Entre os potentes radiadores térmicos dos arcônidas

havia alguns suficientemente pequenos para terem boa

probabilidade de escapar a uma revista pessoal.

Cerca de uma hora depois de ter despertado, a porta

se abriu e um homem que nunca vira antes gritou:

— Venha comigo!

Crest ergueu as sobrancelhas e continuou sentado.

— Para onde? — perguntou.

O homem exibiu uma pistola automática.

— O senhor vai ver! — gritou, furioso. Crest

levantou-se e, passando perto do homem, saiu da sala. A

sala à qual foi ter não era mais confortável que a

primeira. Uma cadeira e uma mesa.

Mas a outra continha, além desses móveis, um

videofone.

— Pegue a cadeira e sente diante da tela! — ordenou

o homem que segurava a pistola automática.

Crest obedeceu. O homem ficou parado na porta.

Crest esteve a ponto de lhe perguntar o que aconteceria,

quando a tela no videofone começou a se iluminar.

Não mostrou nenhum quadro, mas apenas um

conjunto de linhas brancas trêmulas e ondulantes.

No mesmo instante Crest sentiu aquela estranha

pressão na cabeça, acompanhada de um zumbido.

Reagiu imediatamente. Não era difícil a um cérebro

arcônida, ainda mais a um que possuísse o grau de

treinamento do de Crest, resistir a qualquer espécie de

influência telepática ou hipnótica.

Mas compreendeu o significado do comando

hipnótico:

— Daqui em diante você vai trabalhar para mim.

Preciso de um homem como você. E saberei

recompensá-lo pelos serviços que você me prestar. Você

será meu servo fiel.

Crest compreendeu tudo que estava acontecendo.

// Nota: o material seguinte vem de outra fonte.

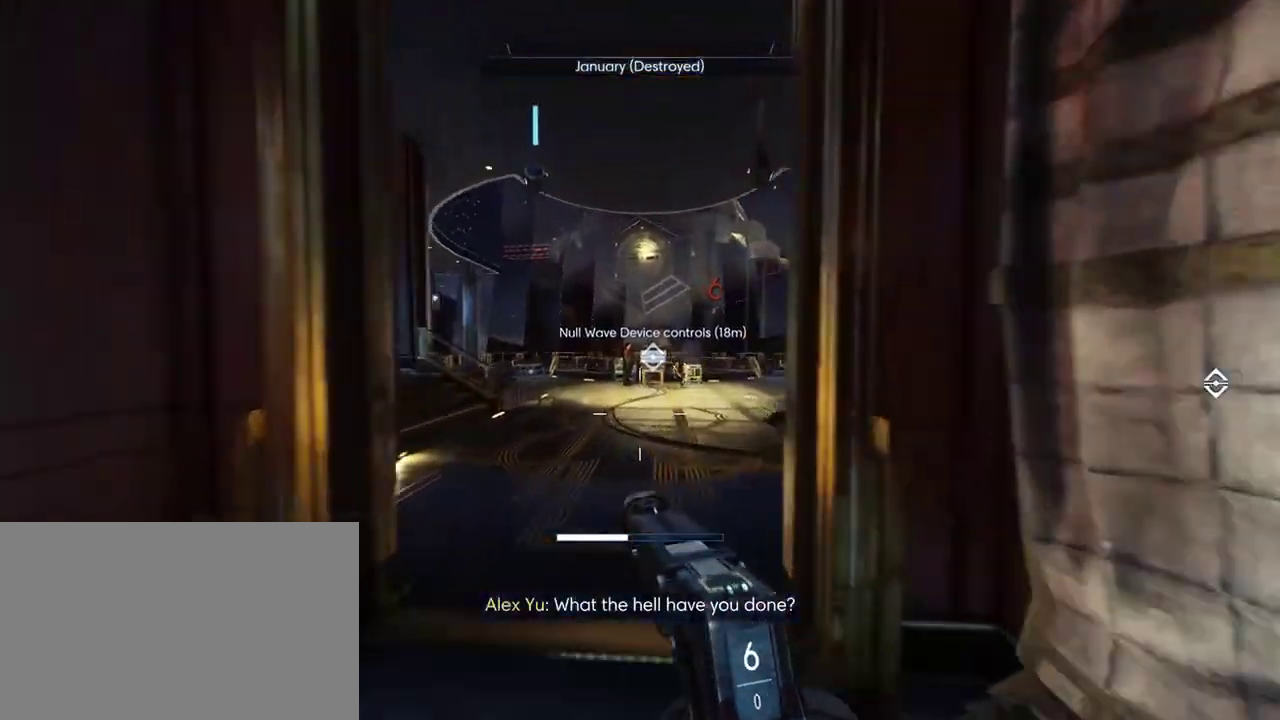
{"keys": ["shift", "w"], "mouse": [], "events": []}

As linhas onduladas que surgiram na tela de imagem

representavam a emanação reforçada de uma transmissão

hipnótica e exerciam influência sobre quem

contemplasse a tela.

Dali se concluía que as suposições de Rhodan foram

falsas: o desconhecido não dispunha apenas da força de

seu cérebro, mas ainda possuía recursos mecânicos

destinados à produção de comandos hipnóticos, embora

os mesmos ainda fossem primários e de potência

reduzida.

Uma voz antipática começou a falar depois que a

transmissão hipnótica havia durado cerca de dois

minutos.

— Então; consegui agarrá-lo, não é?

Crest achou que não valia a pena responder.

— De hoje em diante o senhor vai trabalhar para

mim! — prosseguiu a voz.

Crest resolveu usar franqueza.

— Não vou fazer nada disso! — respondeu.

Por alguns segundos o desconhecido pareceu

perplexo.

— Ah! Então não fez efeito! Muito bem! Como vê, já

conheço sua frequência pessoal. Não acredite que poderá

resistir por muito tempo. Levem esse homem.

Page 159: Perry Rhodan - 1º Ciclo "A Terceira Potência - Volume V - O Supercrânio - p- 21-25.pdf

159

Crest foi levado de volta à sala em que despertara

uma hora antes. Sentou à mesa e pôs-se a refletir.

* * *

Quando se dirigia ao restaurante, Nyssen recebeu

pelo micro telecomunicador a mensagem de Rhodan.

Esta se limitava a informá-lo de que aterrizara com vinte

homens a nordeste de Osaka e procurava o esconderijo

do desconhecido. Pedia-se a Nyssen que apresentasse

imediatamente as informações que conseguira coletar.

Nyssen fez meia-volta e regressou ao hotel.

Estacionou seu carro de tal forma que poderia sair

imediatamente e pegou o elevador para subir ao

pavimento em que ficava seu quarto.

A primeira coisa que viu ao entrar no quarto foi

Michikai. Estava estendido no chão e tinha um buraco na

testa. Do buraco saía um filete de sangue seco que sujava

o tapete surrado.

Os dois homens que haviam trazido Michikai

estavam colocados de um e outro lado da porta. Cada um

deles segurava uma pistola de forma a não permitir a

menor dúvida quanto ao alvo que pretendiam atingir caso

houvesse necessidade.

Realmente Nyssen assustou-se, mas dentro de dois

segundos recuperou o autocontrole. No entanto,

murmurando coisas confusas, deu-se o aspecto de quem

mal conseguira evitar um colapso nervoso.

A trinta quilômetros dali o homem que, por ordem de

Rhodan, devia manter contato com Nyssen teria de

decifrar esse murmúrio.

— ...Hotel, Portão das Aves Celestes... Quarto dois-

um-um-sete... dois homens... aprisionado.

A distância que separava Nyssen dos dois homens era

de três metros. A parte ativa do microfone estava

embutida na pele do pescoço e reagia até mesmo às

vibrações mais débeis da laringe. Havia uma boa chance

de que os dois não entendessem as palavras por ele

murmuradas. Esforçou-se para produzir grande

quantidade de saliva e deixou cair um fio da mesma pelo

canto esquerdo da boca. Parecia ter enlouquecido de

susto.

Um dos homens se aproximou dele, com um sorriso

de deboche nos lábios.

— Por que está com medo, meu filho? Não lhe

faremos nada.

Deslocava-se habilmente. Nem por um segundo

interpôs-se na linha de tiro do outro.

— O que... o que querem de mim? — gaguejou

Nyssen.

O homem apontou para o cadáver de Michikai.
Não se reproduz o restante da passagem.